TEXT FOR ANALYSIS:
Most models rely on multiple types of processing units - yet on a single, unified unit manager instance that drives them all.

However one can instead define, for a given model, multiple unit managers, each in charge of a subset of the types of processing units involved - provided that these unit managers partition these unit types, i.e. that each unit type is driven by exactly one unit manager instance.

If such a scheme allows the work on the processing units to be split in more autonomous parts, it induces limitations: relying on a single unit manager allows to store in its state all unified information about dataflow objects (based on the world events it listens to) and units (as, for that model, it is their sole manager), which is often necessary to perform proper channel creations (e.g. to determine the right instance of processing unit to be connected to a given dataflow object).

As a result, unit managers tend to define various associative tables, to keep track of which processing unit they created (e.g. a pollution computation) in response to the creation of which dataflow object (e.g. a car). Unit managers are then able to connect these units adequately, once they are reported as created.

As a result, each unit manager federates the units of specific types, so that it can perform - for computations and on behalf of the EM - what dataflow object managers perform for the simulated world on behalf of the WM [27]: a unit manager will synchronise the computation part of the dataflow regarding these unit types.

[27]	Similarly to object managers, unit managers typically take part to the simulation (e.g. they may create processing units) and therefore must be properly synchronized; as such they are simulation actors as well.

Mode of Operation

This synchronisation of the computational part of the dataflow could be explicitly dictated by an external source, as done previously for the part of the dataflow devoted to the description of the state of the simulated system. However, more often than not, the changes in the computation part may be determined automatically from the changes done on the state part, based on relevant rules. The purpose of the unit managers is to implement said rules.

To do so, each unit manager is to declare not only the types of processing units it is to manage (e.g. ResourceDemandUnitManager taking care of EnergyDemandUnit and WaterDemandUnit), but also the world synchronisation events it listens to, and how it is to react to them.

LISTED ENTRIES:
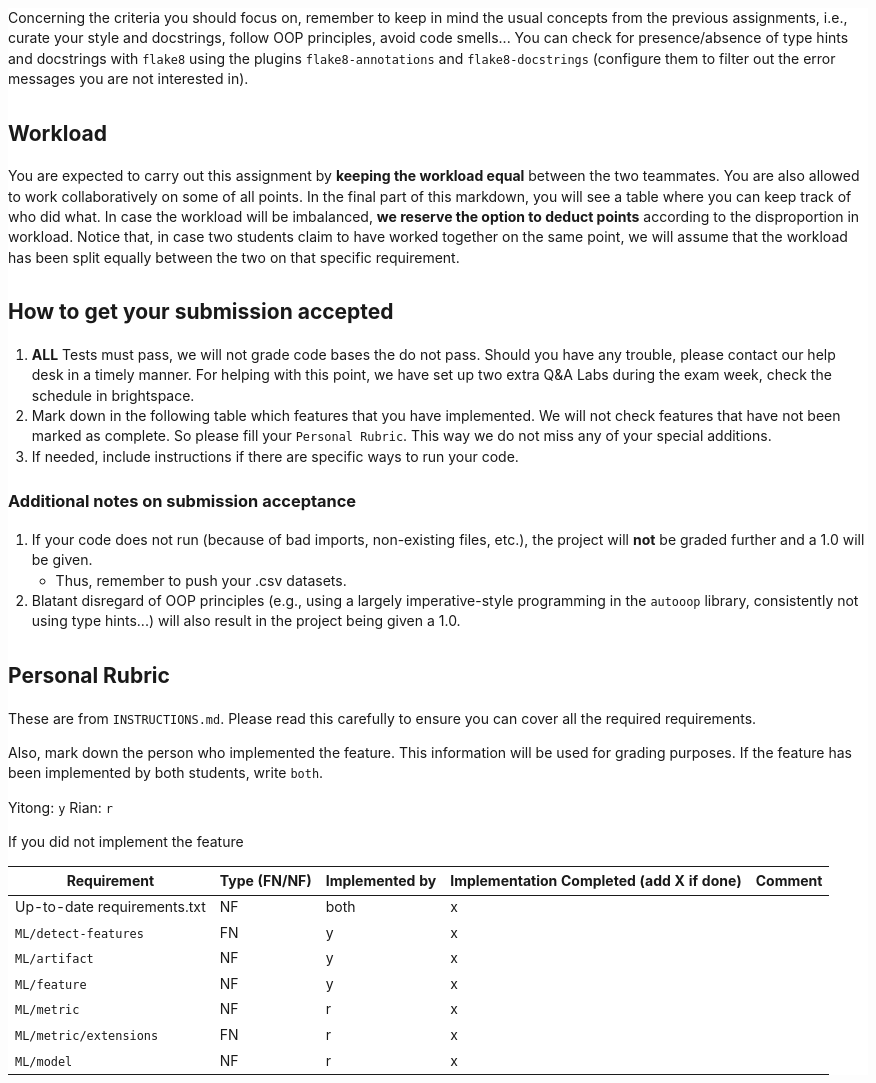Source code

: Concerning the criteria you should focus on, remember to keep in mind the usual concepts from the previous assignments, i.e., curate your style and docstrings, follow OOP principles, avoid code smells...
You can check for presence/absence of type hints and docstrings with `flake8` using the plugins `flake8-annotations` and `flake8-docstrings` (configure them to filter out the error messages you are not interested in).

## Workload

You are expected to carry out this assignment by **keeping the workload equal** between the two teammates.
You are also allowed to work collaboratively on some of all points.
In the final part of this markdown, you will see a table where you can keep track of who did what.
In case the workload will be imbalanced, **we reserve the option to deduct points** according to the disproportion in workload.
Notice that, in case two students claim to have worked together on the same point, we will assume that the workload has been split equally between the two on that specific requirement.

## How to get your submission accepted

1. **ALL** Tests must pass, we will not grade code bases the do not pass. Should you have any trouble, please contact our help desk in a timely manner. For helping with this point, we have set up two extra Q&A Labs during the exam week, check the schedule in brightspace.
2. Mark down in the following table which features that you have implemented. We will not check features that have not been marked as complete. So please fill your `Personal Rubric`. This way we do not miss any of your special additions.
3. If needed, include instructions if there are specific ways to run your code.

### Additional notes on submission acceptance

1. If your code does not run (because of bad imports, non-existing files, etc.), the project will **not** be graded further and a 1.0 will be given.
   * Thus, remember to push your .csv datasets.
2. Blatant disregard of OOP principles (e.g., using a largely imperative-style programming in the `autooop` library, consistently not using type hints...) will also result in the project being given a 1.0.

## Personal Rubric

These are from `INSTRUCTIONS.md`. Please read this carefully to ensure you can cover all the required requirements.

Also, mark down the person who implemented the feature. This information will be used for grading purposes.
If the feature has been implemented by both students, write `both`.

Yitong: `y`
Rian: `r`

If you did not implement the feature

| Requirement                           | Type (FN/NF) | Implemented by       | Implementation Completed (add X if done) | Comment |
|-------------------------------------- |--------------|----------------------|--------------------------|---------|         
| Up-to-date requirements.txt           | NF           |both                  |x        | |
| `ML/detect-features`                  | FN           |y                     |x        | |
| `ML/artifact`                         | NF           |y                     |x        | |
| `ML/feature`                          | NF           |y                     |x        | |
| `ML/metric`                           | NF           |r                     |x        | |
| `ML/metric/extensions`                | FN           |r                     |x        | |
| `ML/model`                            | NF           |r                     |x        | |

COMPLETE THE FOLLOWING:
1 > Copy out the passage on unit managers, beginning at the words "As a result, unit" and stopping after "these unit types.".
2 > Carry on the passage on unit managers from the point where it stops.
The records play no part in what is asked here.

EXERCISE ANSWERS:
1 >
As a result, unit managers tend to define various associative tables, to keep track of which processing unit they created (e.g. a pollution computation) in response to the creation of which dataflow object (e.g. a car). Unit managers are then able to connect these units adequately, once they are reported as created.

As a result, each unit manager federates the units of specific types, so that it can perform - for computations and on behalf of the EM - what dataflow object managers perform for the simulated world on behalf of the WM [27]: a unit manager will synchronise the computation part of the dataflow regarding these unit types.

2 >
For example, ResourceDemandUnitManager may request to be notified whenever a building is created and/or whenever the current operating state of a given heat pump changed (e.g. from nominal mode to degraded mode). It may then choose to apply the relevant domain-specific actions in order to adapt the computations performed by the dataflow, such as, respectively, creating one instance of EnergyDemandUnit and of WaterDemandUnit and connecting them to the new building, or linking said heat pump to a different processing unit implementing a model corresponding to its new mode of operation (by updating their dataflow connectivity).

In practice, a given unit manager may declare (to the experiment manager) any number of event match clauses [28], whose granularity can be finely tuned (from a non-discriminating unit manager listening to all events of all types, to one focusing only on very precise matches [29]).

[28] Refer to dataflow_changesets_defines.hrl for their actual definitions: for each type of event match (e.g. creation_event_match), a corresponding datastructure is defined in order to store against which element(s) of the corresponding event the match shall be done (e.g. "the (created) object type shall be of type Building, it should occur in the context of this dataflow, involve a dataflow object bearing this external identifier and/or this internal one, specify these construction parameters, etc.).

[29]	Of course a unit manager is free to perform any additional, arbitrary filtering it may need, simply by ignoring the notified events that would not be deemed of interest.

Then, when the World Manager will transmit the aggregated changeset [30] to the Experiment Manager, this latter simulation agent will iterate through the events in turn, and notify the unit managers whose event clauses matched [31].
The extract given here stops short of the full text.